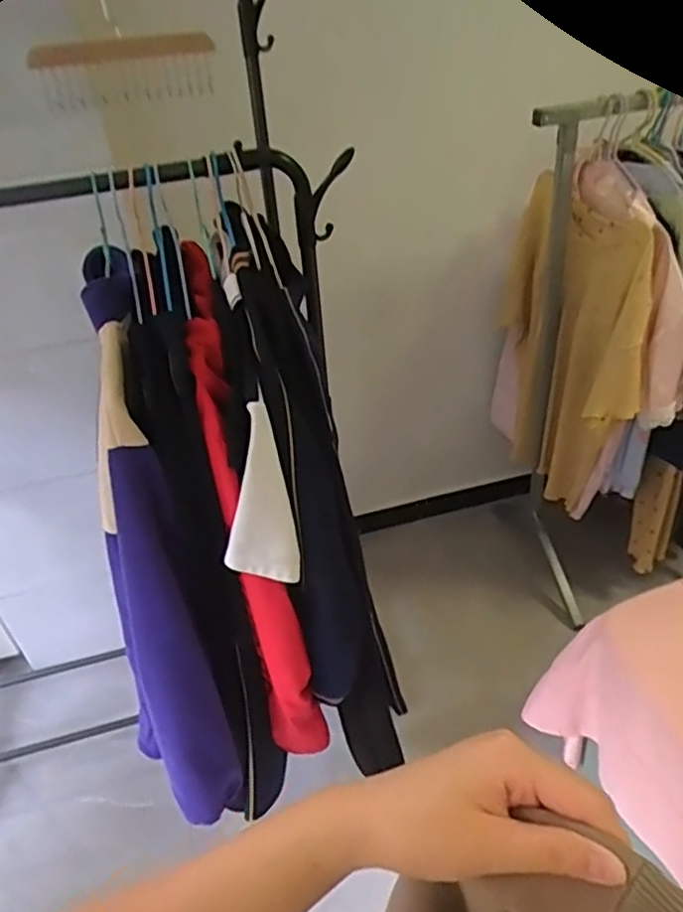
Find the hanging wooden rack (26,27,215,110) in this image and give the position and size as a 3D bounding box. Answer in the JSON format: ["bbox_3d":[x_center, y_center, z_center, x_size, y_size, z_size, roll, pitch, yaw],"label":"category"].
[{"bbox_3d":[-0.305,-0.559,0.933,0.249,0.099,0.030,-25,64,-22],"label":"hanging wooden rack"}]

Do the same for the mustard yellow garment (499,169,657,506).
[{"bbox_3d":[0.477,-0.208,1.385,0.080,0.636,0.440,-13,37,-9],"label":"mustard yellow garment"}]

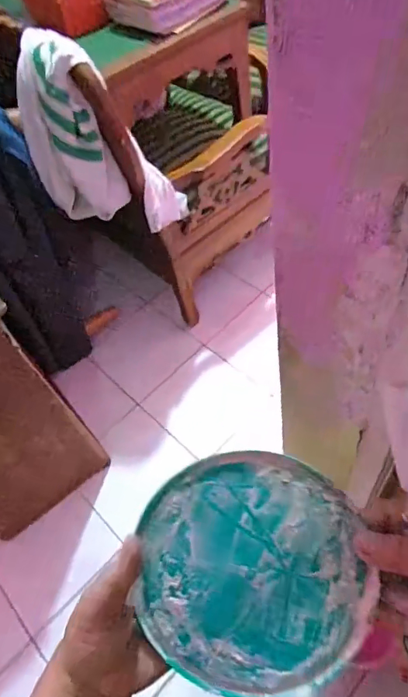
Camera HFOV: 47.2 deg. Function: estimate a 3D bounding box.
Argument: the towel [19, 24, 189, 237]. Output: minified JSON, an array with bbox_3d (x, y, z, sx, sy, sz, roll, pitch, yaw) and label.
[{"bbox_3d":[-0.249,-0.441,1.095,0.247,0.509,0.179,-12,52,29],"label":"towel"}]

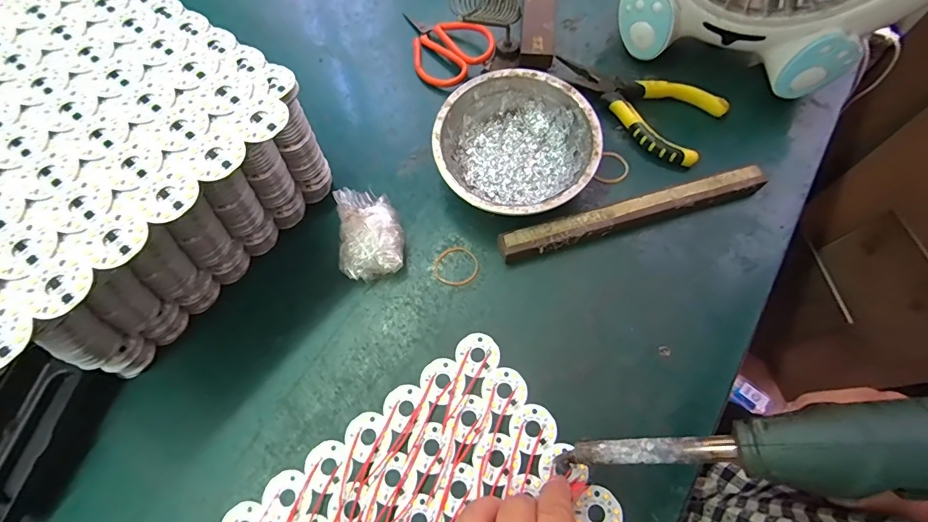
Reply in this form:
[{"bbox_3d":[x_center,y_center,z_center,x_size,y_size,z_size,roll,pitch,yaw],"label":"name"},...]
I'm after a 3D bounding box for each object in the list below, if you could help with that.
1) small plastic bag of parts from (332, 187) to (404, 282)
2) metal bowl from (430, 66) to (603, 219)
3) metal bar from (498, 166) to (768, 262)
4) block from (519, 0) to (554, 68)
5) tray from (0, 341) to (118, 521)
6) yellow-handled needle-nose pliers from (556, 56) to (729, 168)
[{"bbox_3d":[-0.073,-0.025,0.334,0.048,0.039,0.076,-9,66,-2],"label":"small plastic bag of parts"},{"bbox_3d":[0.042,-0.088,0.354,0.125,0.045,0.123,-1,66,1],"label":"metal bowl"},{"bbox_3d":[0.131,-0.036,0.342,0.211,0.019,0.020,-14,67,-5],"label":"metal bar"},{"bbox_3d":[0.077,-0.275,0.443,0.030,0.025,0.198,5,66,4],"label":"block"},{"bbox_3d":[-0.288,0.118,0.287,0.061,0.021,0.103,13,67,7],"label":"tray"},{"bbox_3d":[0.164,-0.152,0.393,0.078,0.017,0.153,-35,70,-13],"label":"yellow-handled needle-nose pliers"}]

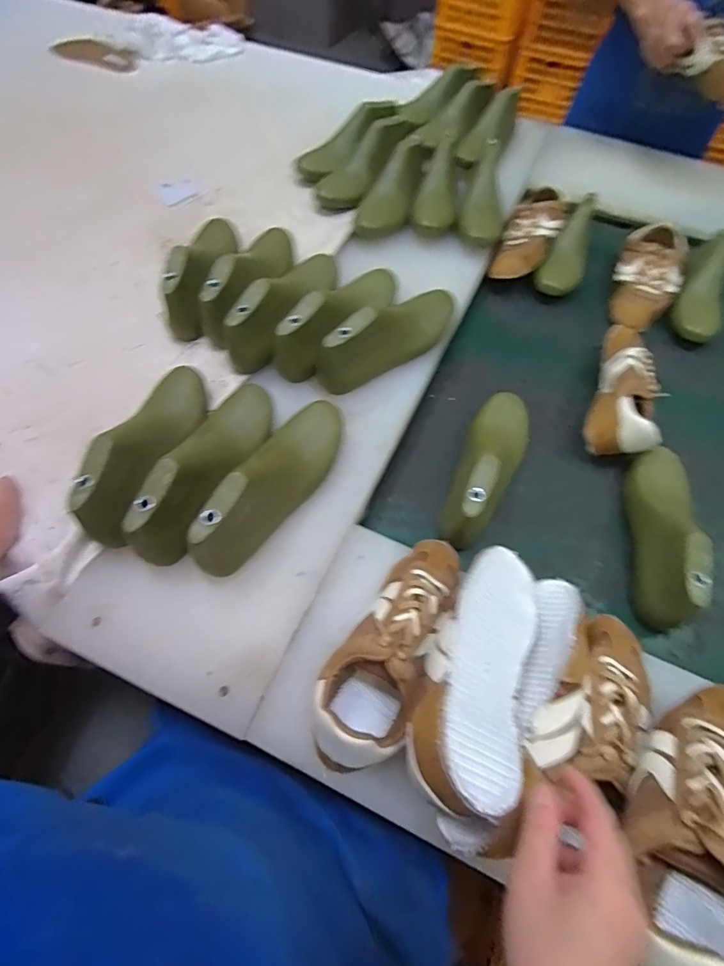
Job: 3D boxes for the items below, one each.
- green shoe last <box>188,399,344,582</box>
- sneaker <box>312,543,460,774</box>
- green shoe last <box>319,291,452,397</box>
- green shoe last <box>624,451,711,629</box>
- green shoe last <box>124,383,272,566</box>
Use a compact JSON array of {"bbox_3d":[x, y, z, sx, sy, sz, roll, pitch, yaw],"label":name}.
[{"bbox_3d":[-0.088,-0.007,0.502,0.071,0.090,0.249,25,64,11],"label":"green shoe last"},{"bbox_3d":[0.033,0.149,0.436,0.077,0.069,0.225,28,65,13],"label":"sneaker"},{"bbox_3d":[0.043,-0.208,0.622,0.236,0.091,0.075,-40,70,-20],"label":"green shoe last"},{"bbox_3d":[0.369,0.055,0.542,0.069,0.094,0.236,15,63,6],"label":"green shoe last"},{"bbox_3d":[-0.171,-0.022,0.509,0.078,0.091,0.239,20,63,9],"label":"green shoe last"}]

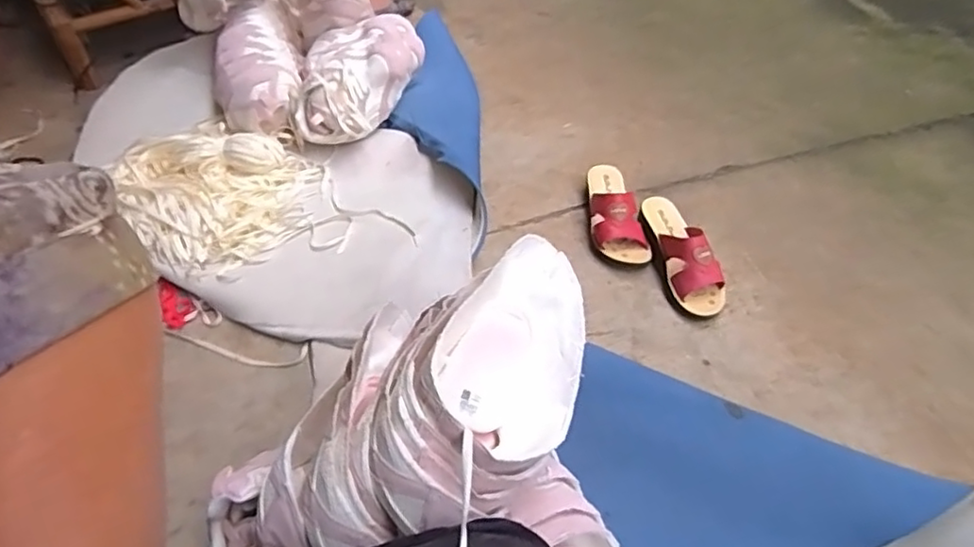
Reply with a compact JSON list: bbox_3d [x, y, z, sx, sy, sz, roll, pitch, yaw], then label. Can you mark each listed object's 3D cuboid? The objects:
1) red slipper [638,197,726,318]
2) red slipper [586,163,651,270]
[{"bbox_3d":[0.308,-0.036,0.996,0.078,0.080,0.219,-13,52,-11],"label":"red slipper"},{"bbox_3d":[0.223,-0.111,1.060,0.096,0.075,0.206,3,51,2],"label":"red slipper"}]

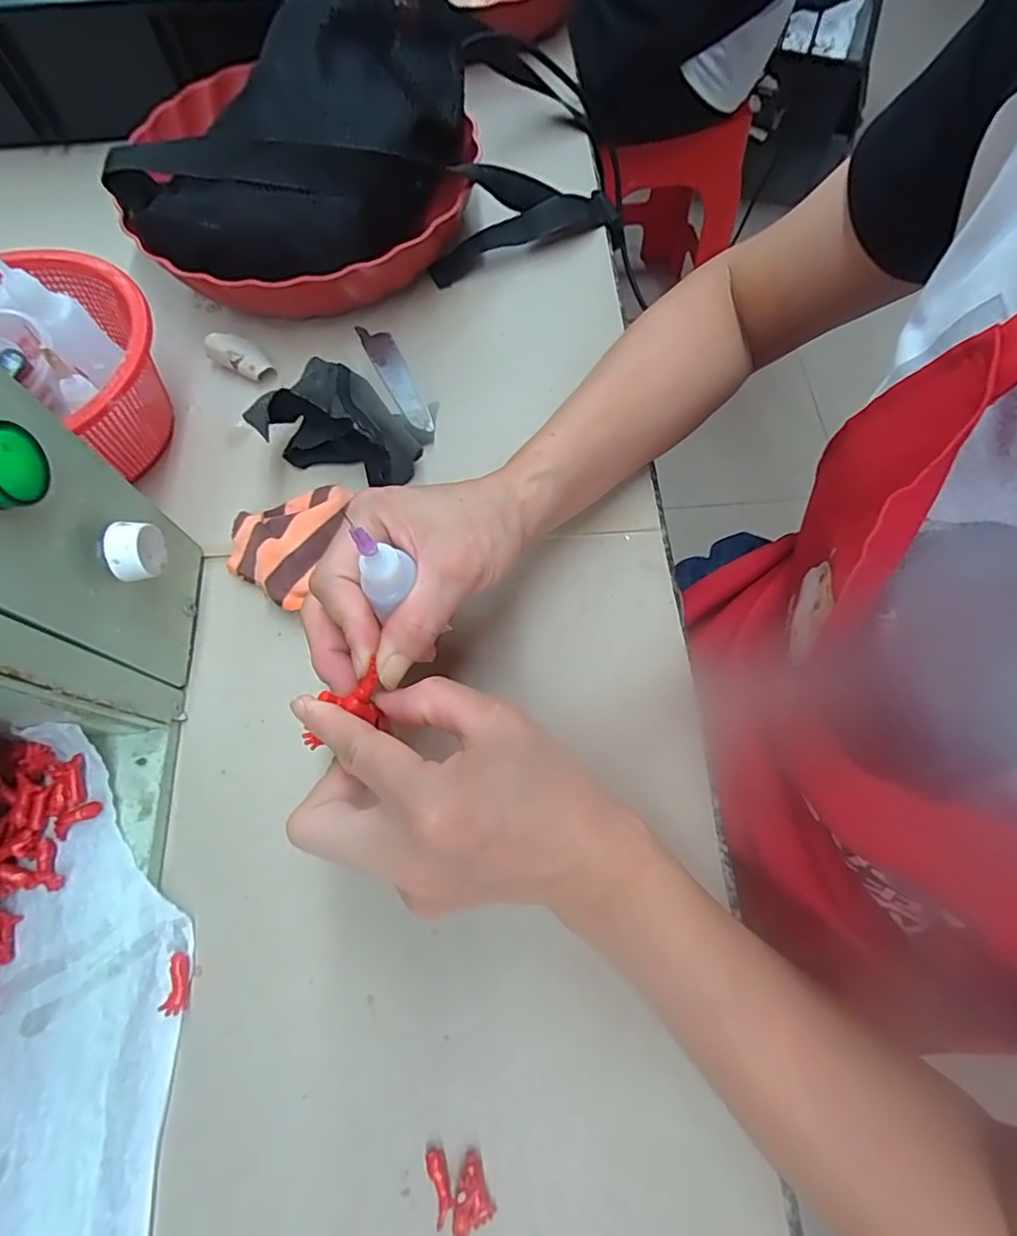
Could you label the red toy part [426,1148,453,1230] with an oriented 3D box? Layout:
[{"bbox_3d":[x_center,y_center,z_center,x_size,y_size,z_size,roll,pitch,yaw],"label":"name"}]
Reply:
[{"bbox_3d":[-0.027,0.225,0.228,0.008,0.004,0.022,-15,52,-10],"label":"red toy part"}]

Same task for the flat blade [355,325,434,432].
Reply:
[{"bbox_3d":[-0.077,-0.165,0.392,0.021,0.005,0.103,-22,70,-8],"label":"flat blade"}]

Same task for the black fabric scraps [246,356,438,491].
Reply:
[{"bbox_3d":[-0.098,-0.119,0.349,0.091,0.038,0.068,28,70,11],"label":"black fabric scraps"}]

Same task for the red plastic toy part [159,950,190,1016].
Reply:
[{"bbox_3d":[-0.147,0.161,0.255,0.011,0.005,0.024,-10,55,-8],"label":"red plastic toy part"}]

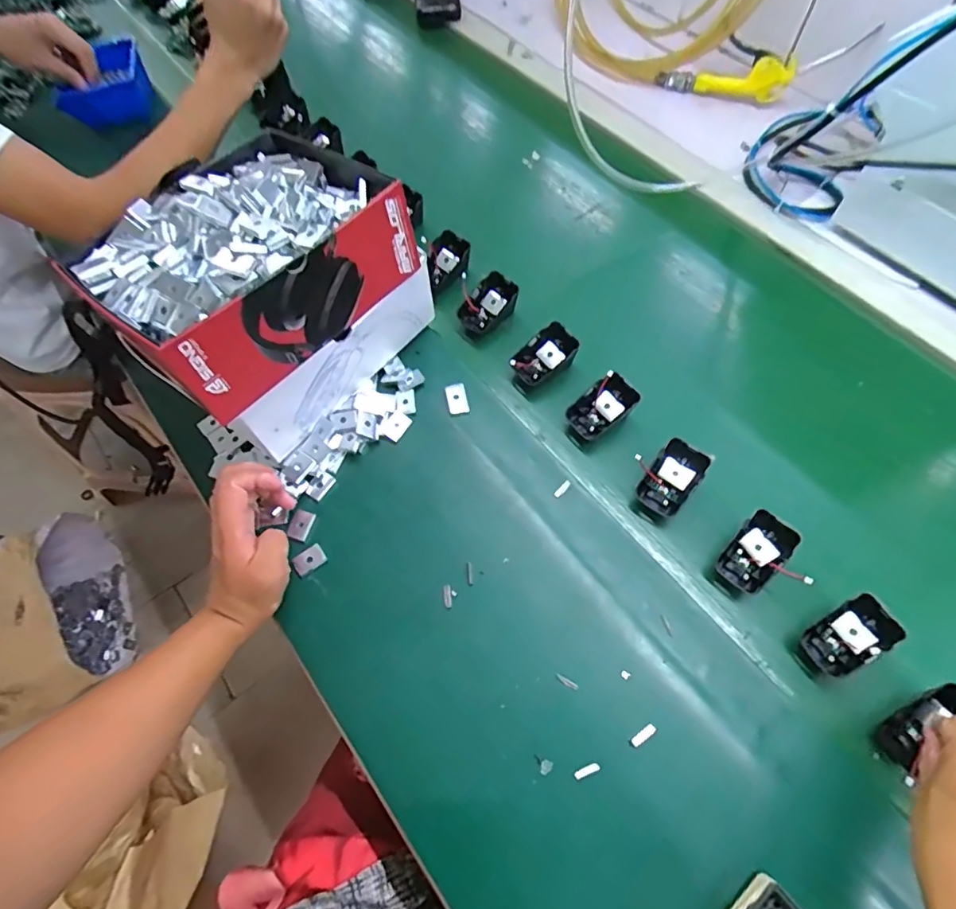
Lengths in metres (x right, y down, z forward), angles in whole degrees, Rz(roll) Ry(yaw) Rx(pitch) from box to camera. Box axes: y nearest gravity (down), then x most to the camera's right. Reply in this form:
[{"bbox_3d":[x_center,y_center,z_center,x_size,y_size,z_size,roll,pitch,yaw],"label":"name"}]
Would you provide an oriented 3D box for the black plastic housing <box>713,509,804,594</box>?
[{"bbox_3d":[0.244,0.086,0.482,0.045,0.020,0.070,39,96,22],"label":"black plastic housing"}]

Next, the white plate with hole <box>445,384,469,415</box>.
[{"bbox_3d":[-0.022,-0.059,0.572,0.022,0.006,0.036,-13,64,-5],"label":"white plate with hole"}]

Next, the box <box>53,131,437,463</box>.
[{"bbox_3d":[-0.201,-0.159,0.523,0.202,0.174,0.243,38,69,18],"label":"box"}]

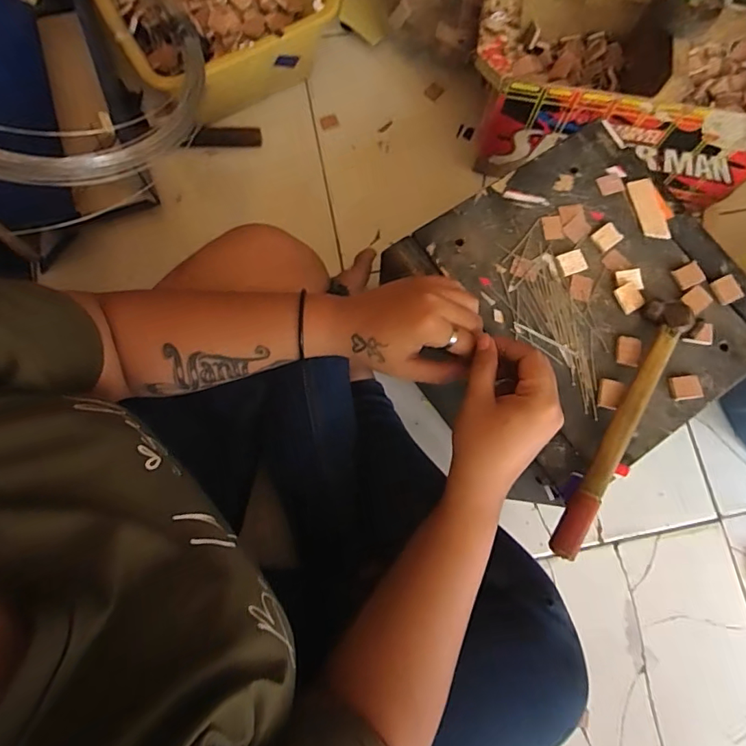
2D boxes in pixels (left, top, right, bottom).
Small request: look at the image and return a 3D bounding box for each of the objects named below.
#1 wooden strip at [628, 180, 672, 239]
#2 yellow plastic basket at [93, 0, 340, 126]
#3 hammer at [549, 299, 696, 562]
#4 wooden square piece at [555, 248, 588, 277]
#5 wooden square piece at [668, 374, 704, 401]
[{"bbox_3d":[0.265,-0.158,0.468,0.027,0.004,0.063,-12,78,-4],"label":"wooden strip"},{"bbox_3d":[-0.215,-0.493,0.677,0.272,0.127,0.268,-31,80,-8],"label":"yellow plastic basket"},{"bbox_3d":[0.210,0.043,0.411,0.036,0.024,0.240,27,78,4],"label":"hammer"},{"bbox_3d":[0.185,-0.102,0.451,0.024,0.005,0.020,-17,78,-5],"label":"wooden square piece"},{"bbox_3d":[0.276,0.013,0.430,0.026,0.006,0.021,-5,78,-3],"label":"wooden square piece"}]

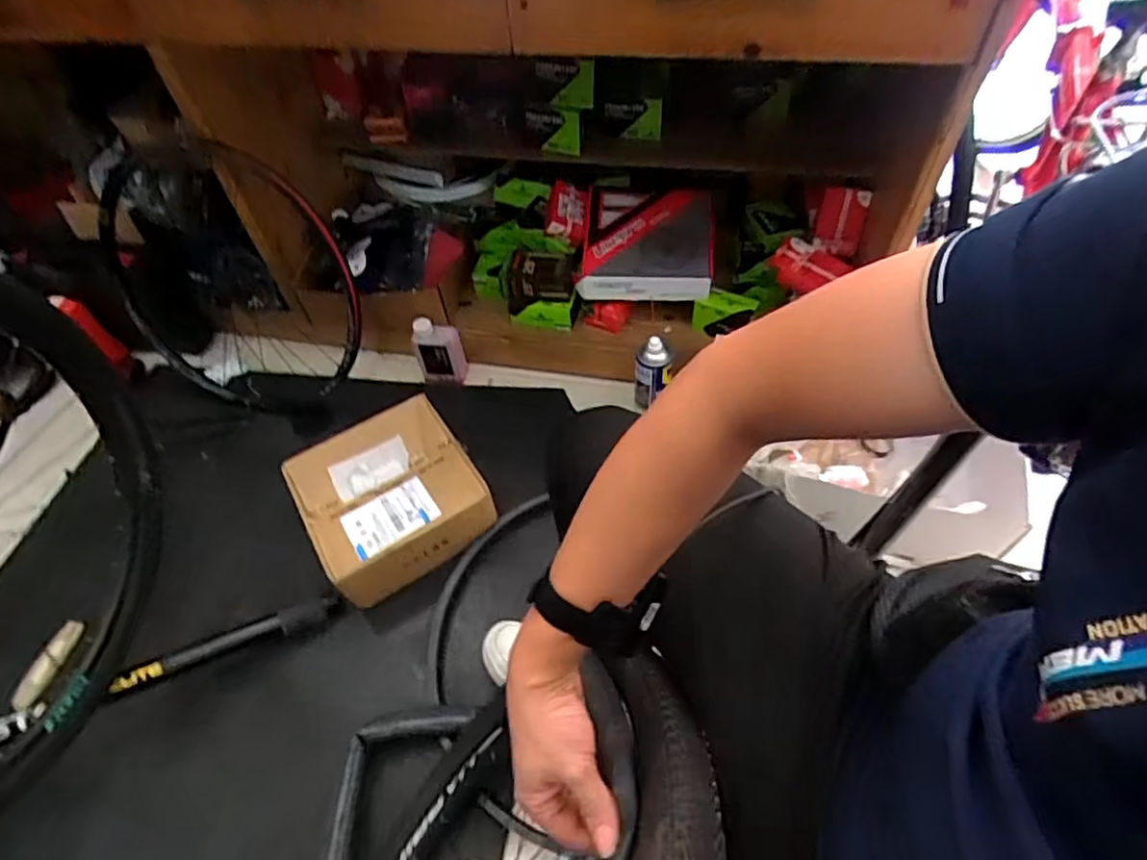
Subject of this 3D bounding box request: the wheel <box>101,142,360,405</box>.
[{"bbox_3d":[-0.670,-0.281,1.217,0.576,0.529,0.094,4,32,18],"label":"wheel"}]

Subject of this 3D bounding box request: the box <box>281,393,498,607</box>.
[{"bbox_3d":[-0.313,0.107,1.049,0.275,0.108,0.269,-29,55,-17],"label":"box"}]

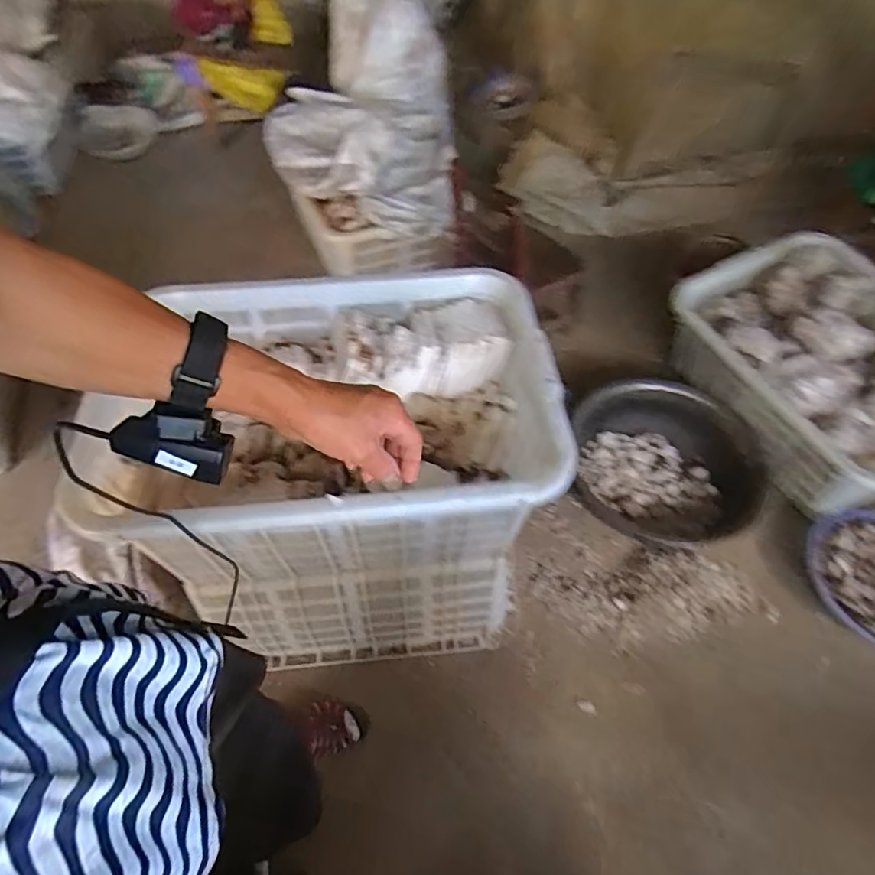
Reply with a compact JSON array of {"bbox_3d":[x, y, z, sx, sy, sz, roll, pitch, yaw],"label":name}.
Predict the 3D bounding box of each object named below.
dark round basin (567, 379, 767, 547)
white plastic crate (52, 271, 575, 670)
[{"bbox_3d":[0.512,0.055,1.333,0.394,0.120,0.403,0,53,0],"label":"dark round basin"},{"bbox_3d":[-0.149,0.082,1.006,0.612,0.566,0.453,-4,53,-3],"label":"white plastic crate"}]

Task directions:
All lines in the listing above from the line containing "I'm after a" to the line containing "5) tray from (0, 341) to (118, 521)", inclusive, should be retyped exactly; no other lines should appear.

Solution to the exercise:
I'm after a 3D bounding box for each object in the list below, if you could help with that.
1) small plastic bag of parts from (332, 187) to (404, 282)
2) metal bowl from (430, 66) to (603, 219)
3) metal bar from (498, 166) to (768, 262)
4) block from (519, 0) to (554, 68)
5) tray from (0, 341) to (118, 521)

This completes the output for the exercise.